Required actions =
**a)** From the Galaxy S6 performance review, list the activities that the first paragraph says showed no hitch in performance.
**b)** In the Galaxy S6 performance review, begin at the words "For now, though, the" and stop after "boot it up.". Write that passage out again, substituting "gallery app" for "camera".
**c)** Proceed with the Galaxy S6 performance review from where it stops.

The Galaxy S6 is blisteringly fast. Switching between apps, scrolling through the multitasking queue, pulling down the notification shade, opening the camera, running games, I never once saw the slightest hitch in performance. There’s nothing wildly throw-your-hair-back about the speed; it’s not unbelievable or anything like that. Other recent flagship phones feel fast, too. But the S6 does everything you’d want it to as quickly as you could ask. And it does it consistently.
The S6 runs an Exynos processor—one of Samsung’s home-grown chips—instead of the Qualcomm’s new flagship Snapdragon 810, but it doesn’t suffer for it in the slightest. Apps launch with a snap, and even with Samsung’s historically bloated TouchWiz interface sitting on top of Android, swiping through homescreens, pulling down notification shades, and opening app drawers is quick and fluid.
To push the processor a little further, I loaded up old faithful Dead Trigger 2, which ran fantastically on the auto-detected “low” settings, and barely any worse once I manually jacked up the settings all the way to max. Similarly, GTA: San Andreas runs smoooooooth as hell, although I did see some super weird graphical glitches. So far, though, it’s the only place I’ve seen anything like that.
But all of this performance talk comes with a big ol’ asterisk. It’s great for now. Samsung’s TouchWiz interface has been getting less and less obtrusive—the newest version that runs atop Android’s latest Lollipop update is the most scaled back it’s ever been—but Samsung phones can get bad quickly. The Galaxy S5 we have banging around the office (still waiting for its fabled Lollipop update) is a shadow of its former self performance-wise, staggering under the weight of Samsung’s software plus new versions of Android. It’s impossible to predict if the S6 awaits a similar fate.
For now, though, the S6 a pleasure to use and it’s worth expressing one more time how not-terrible Samsung’s proprietary UI has gotten. In a streak of good decisions, Samsung has culled most of the extra bullshit options out of things like the camera. Once cluttered with useless toggles, it now looks simple, clean, with just the buttons you want and need. It’s practically indistinguishable from stock Android when you boot it up.

Provided material =

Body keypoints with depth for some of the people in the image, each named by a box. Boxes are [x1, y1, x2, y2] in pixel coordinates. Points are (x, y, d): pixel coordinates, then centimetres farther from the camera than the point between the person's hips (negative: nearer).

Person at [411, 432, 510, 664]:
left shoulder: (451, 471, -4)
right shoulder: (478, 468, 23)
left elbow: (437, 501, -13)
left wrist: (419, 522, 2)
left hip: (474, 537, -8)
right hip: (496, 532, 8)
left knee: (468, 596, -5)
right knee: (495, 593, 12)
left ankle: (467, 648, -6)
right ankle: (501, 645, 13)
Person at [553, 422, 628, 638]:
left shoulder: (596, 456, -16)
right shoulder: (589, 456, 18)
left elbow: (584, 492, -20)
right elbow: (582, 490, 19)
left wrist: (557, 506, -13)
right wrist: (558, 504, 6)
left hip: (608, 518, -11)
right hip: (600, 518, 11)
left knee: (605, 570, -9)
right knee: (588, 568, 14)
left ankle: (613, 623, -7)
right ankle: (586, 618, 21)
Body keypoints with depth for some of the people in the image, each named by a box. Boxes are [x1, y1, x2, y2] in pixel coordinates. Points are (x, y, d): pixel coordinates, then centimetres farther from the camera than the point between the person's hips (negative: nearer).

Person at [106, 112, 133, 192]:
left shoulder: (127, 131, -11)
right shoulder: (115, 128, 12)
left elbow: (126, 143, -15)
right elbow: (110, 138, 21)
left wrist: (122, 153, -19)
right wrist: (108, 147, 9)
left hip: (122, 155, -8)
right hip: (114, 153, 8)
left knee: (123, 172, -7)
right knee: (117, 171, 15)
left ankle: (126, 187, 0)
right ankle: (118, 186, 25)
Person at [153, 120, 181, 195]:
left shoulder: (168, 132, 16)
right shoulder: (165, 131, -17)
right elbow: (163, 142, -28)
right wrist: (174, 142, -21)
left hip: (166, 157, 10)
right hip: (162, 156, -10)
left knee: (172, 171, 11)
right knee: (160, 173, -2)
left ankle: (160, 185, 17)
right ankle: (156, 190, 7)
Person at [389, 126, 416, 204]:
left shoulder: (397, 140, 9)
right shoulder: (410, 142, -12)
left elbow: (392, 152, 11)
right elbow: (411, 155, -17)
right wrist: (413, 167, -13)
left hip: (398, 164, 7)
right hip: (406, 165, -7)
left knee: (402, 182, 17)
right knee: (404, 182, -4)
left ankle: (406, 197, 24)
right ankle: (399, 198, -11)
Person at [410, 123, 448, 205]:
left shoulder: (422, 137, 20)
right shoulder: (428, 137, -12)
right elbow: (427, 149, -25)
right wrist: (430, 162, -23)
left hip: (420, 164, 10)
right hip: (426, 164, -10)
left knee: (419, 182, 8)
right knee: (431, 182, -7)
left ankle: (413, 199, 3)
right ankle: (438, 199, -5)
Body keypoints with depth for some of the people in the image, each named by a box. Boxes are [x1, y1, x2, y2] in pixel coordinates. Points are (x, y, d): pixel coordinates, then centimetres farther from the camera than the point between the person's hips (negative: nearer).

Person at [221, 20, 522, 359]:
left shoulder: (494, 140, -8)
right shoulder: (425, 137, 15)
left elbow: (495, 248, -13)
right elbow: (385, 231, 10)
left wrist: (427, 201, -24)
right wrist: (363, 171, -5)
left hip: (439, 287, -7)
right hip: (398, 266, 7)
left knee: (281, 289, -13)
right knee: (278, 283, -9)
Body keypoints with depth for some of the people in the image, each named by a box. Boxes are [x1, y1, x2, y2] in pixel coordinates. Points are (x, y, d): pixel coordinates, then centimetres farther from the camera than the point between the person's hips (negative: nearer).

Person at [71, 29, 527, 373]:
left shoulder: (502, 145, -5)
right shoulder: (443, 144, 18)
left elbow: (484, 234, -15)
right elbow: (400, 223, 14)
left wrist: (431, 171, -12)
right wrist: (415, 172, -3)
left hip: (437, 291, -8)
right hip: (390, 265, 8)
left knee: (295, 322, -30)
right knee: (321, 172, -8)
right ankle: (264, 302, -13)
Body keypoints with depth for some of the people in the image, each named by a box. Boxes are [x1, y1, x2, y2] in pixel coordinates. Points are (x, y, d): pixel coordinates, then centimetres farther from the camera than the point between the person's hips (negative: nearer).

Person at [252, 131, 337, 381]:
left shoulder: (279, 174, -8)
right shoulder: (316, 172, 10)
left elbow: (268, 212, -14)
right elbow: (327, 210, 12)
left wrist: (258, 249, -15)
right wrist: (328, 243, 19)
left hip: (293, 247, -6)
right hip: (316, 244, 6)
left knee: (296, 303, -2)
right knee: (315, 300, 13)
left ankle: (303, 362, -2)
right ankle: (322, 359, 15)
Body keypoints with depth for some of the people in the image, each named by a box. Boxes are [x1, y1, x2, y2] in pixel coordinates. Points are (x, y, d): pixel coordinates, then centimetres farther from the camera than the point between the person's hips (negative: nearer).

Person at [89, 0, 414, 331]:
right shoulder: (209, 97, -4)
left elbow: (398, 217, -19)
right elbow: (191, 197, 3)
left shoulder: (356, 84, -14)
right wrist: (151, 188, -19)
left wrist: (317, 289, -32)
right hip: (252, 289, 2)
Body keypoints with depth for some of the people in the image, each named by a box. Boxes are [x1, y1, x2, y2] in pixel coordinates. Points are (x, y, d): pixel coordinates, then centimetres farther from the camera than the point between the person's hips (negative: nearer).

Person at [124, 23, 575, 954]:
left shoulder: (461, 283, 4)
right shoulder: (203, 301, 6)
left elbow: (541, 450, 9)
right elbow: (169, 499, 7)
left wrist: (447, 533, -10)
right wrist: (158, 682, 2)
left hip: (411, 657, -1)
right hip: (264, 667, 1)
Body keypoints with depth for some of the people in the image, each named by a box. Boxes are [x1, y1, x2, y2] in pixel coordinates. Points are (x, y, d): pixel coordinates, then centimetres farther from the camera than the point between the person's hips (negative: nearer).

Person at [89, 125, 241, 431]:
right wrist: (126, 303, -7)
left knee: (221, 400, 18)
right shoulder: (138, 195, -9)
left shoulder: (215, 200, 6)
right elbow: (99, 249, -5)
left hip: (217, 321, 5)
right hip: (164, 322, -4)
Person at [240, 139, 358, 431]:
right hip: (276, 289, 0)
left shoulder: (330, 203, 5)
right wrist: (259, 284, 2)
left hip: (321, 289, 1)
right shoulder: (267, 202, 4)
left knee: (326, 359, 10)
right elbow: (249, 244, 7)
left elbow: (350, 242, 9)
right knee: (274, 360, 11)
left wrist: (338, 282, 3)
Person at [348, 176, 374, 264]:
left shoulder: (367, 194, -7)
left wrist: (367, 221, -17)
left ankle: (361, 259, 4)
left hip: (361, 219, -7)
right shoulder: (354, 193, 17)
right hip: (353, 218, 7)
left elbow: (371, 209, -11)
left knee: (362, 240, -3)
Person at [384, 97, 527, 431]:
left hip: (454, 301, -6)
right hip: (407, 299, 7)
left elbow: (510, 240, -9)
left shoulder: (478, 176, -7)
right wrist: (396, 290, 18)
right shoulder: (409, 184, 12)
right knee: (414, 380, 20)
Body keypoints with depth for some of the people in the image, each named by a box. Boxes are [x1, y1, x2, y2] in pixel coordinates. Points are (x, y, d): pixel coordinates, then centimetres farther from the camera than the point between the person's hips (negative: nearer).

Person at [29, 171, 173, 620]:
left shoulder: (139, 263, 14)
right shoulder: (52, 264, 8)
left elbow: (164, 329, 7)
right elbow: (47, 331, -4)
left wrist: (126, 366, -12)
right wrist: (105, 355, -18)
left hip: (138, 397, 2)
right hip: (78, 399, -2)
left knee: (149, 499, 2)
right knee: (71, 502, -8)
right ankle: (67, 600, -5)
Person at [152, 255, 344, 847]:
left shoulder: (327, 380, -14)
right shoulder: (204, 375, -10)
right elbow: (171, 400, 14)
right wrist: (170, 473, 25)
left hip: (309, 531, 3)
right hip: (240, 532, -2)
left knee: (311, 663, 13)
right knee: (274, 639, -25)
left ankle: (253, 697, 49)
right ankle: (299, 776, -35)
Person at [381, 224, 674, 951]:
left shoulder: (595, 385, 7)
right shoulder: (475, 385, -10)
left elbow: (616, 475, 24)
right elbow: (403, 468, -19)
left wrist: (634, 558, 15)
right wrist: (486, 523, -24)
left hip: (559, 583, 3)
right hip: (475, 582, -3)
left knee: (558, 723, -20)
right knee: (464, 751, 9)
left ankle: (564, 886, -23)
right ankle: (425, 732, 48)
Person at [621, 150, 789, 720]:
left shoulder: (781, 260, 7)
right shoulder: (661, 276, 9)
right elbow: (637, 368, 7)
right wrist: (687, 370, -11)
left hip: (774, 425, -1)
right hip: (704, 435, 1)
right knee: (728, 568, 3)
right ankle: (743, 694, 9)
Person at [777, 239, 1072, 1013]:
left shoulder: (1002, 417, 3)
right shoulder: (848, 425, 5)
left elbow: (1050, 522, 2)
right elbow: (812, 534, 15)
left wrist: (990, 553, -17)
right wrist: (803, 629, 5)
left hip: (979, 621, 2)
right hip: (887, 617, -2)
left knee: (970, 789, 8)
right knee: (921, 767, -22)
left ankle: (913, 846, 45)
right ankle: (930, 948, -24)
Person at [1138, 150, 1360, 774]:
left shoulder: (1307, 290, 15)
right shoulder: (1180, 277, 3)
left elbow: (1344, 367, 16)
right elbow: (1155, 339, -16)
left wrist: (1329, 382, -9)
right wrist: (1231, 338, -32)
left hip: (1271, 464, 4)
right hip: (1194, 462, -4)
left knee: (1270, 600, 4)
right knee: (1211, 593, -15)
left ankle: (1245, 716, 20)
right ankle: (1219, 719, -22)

Answers for this exercise =
**a)**
- Switching between apps
- Scrolling through the multitasking queue
- Pulling down the notification shade
- Opening the camera
- Running games

**b)**
For now, though, the S6 a pleasure to use and it’s worth expressing one more time how not-terrible Samsung’s proprietary UI has gotten. In a streak of good decisions, Samsung has culled most of the extra bullshit options out of things like the gallery app. Once cluttered with useless toggles, it now looks simple, clean, with just the buttons you want and need. It’s practically indistinguishable from stock Android when you boot it up.

**c)**
The quick notification buttons, those ones you use to toggle things like Wi-Fi and Bluetooth from the notification shade? TouchWiz gives you options to customize the ones you want, without slapping you in the face with like 50 superfluous buttons for “Golf mode” or whatever insanely extraneous bullshit it used to. All that, plus the material design ethos in Android Lollipop has bled over into TouchWiz and made it less ugly than ever. Samsung has (mostly) learned how to keep its bullshit out of your way.
And when it isn’t getting out of your way, it’s actually doing a good job of adding value. The Galaxy S6 can run apps in windows, and even run two different ones side by side, just like the Note 4, though admittedly it’s not quite as useful on a smaller screen and without a stylus. What is useful though is that a double tap of the home button will immediately bring up and open Samsung’s quick and snappy camera app, which makes the Galaxy S6 maybe the best split-second shooter I’ve ever used.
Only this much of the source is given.